И ведь правда — даже не названные Гоголем начищенные сапоги блестят на ногах "ухватистого" балалаечника! Картина, всплывающая в читательском воображении, — уже не сводится к сумме слов и эпитетов.
Метафора, вытеснившая (пусть на мгновение) "реальный" мир, давшая возможность разглядеть за его "материей" совсем иную подкладку (как за пестрой занавеской может находиться причудливое существо). Любовь к мелочам, которая высвечивает разнообразные "кусочки" мира, но не мир как таковой. За мелочами перестаешь ощущать реальные пропорции. Если мир Гоголя — этот "кусочный" мир, то он — не отражение живой жизни, он — сложная склейка из разнородных кусочков, и склейка ожившая.
Но согласившись, что Россия Гоголя — вовсе не реальная Россия, эмигранты, тем не менее, готовы были признать и реальность этого "инфернального" Гоголя. Мир Гоголя — это все-таки человеческий мир.
"Провалы и зияния в ткани гоголевского стиля, — внушает читателям Владимир Набоков, — соответствуют разрывам в ткани самой жизни. Что-то очень дурно устроено в мире, а люди — просто тихо помешанные, они стремятся к цели, которая кажется им очень важной, в то время как абсурдно-логическая сила удерживает их за никому не нужными занятиями — вот истинная "идея" повести.

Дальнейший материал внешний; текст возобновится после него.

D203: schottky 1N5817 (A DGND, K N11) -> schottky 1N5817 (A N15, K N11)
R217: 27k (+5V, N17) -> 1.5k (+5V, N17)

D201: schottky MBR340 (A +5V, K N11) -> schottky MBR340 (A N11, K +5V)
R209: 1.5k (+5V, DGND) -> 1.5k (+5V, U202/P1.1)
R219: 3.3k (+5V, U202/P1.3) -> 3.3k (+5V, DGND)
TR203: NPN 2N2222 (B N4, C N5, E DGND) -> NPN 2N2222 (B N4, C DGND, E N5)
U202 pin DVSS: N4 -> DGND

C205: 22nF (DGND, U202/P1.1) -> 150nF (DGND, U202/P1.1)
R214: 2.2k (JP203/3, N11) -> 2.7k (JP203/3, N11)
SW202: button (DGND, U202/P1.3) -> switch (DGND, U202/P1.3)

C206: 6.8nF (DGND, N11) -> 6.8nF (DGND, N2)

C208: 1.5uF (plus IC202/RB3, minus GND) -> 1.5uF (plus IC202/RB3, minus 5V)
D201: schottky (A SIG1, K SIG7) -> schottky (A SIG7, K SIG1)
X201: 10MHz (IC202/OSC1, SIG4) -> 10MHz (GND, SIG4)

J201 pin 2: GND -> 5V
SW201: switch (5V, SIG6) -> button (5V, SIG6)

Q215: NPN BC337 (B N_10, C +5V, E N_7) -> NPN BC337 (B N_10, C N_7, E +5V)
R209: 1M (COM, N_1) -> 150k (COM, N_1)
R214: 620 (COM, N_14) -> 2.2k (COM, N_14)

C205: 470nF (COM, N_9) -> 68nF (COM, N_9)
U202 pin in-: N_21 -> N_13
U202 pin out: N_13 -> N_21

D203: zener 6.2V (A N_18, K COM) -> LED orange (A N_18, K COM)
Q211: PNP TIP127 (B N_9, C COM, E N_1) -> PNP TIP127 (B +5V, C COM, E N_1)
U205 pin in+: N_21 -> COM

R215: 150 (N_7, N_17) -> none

В мире тщеты, тщетного смирения и тщетного господства высшая степень того, чего могут достичь страсть, желание, творческий импульс — это новая шинель, перед которой преклонят колени и портные и заказчики. Я не говорю о нравственной позиции или нравственном поучении. В таком мире не может быть нравственного поучения, потому что там нет ни учеников, ни учителей; мир этот есть, и он исключает все, что может его разрушить, поэтому всякое усовершенствование, всякая борьба, всякая нравственная цель или усилие ее достичь так же немыслимы, как изменение звездной орбиты. Это мир Гоголя, и как таковой он совершенно отличен от мира Толстого, Пушкина, Чехова или моего собственного. Но по прочтении Гоголя глаза могут гого-лизироваться, и человеку порой удается видеть обрывки его мира в самых неожиданных местах. Я объехал множество стран, и нечто вроде шинели Акакия Акакиевича было страстной мечтой того или иного случайного знакомого, который никогда и не слышал о Гоголе".
Эта реплика известного прозаика-виртуоза становится еще более значимой, если вспомнить слова о его собственном творчестве, брошенные некогда критиком, невероятно восприимчивым ко всякого рода "нюансам"*: "Если русская литература вышла из "Шинели", то В. Сирин вышел из "Носа"…"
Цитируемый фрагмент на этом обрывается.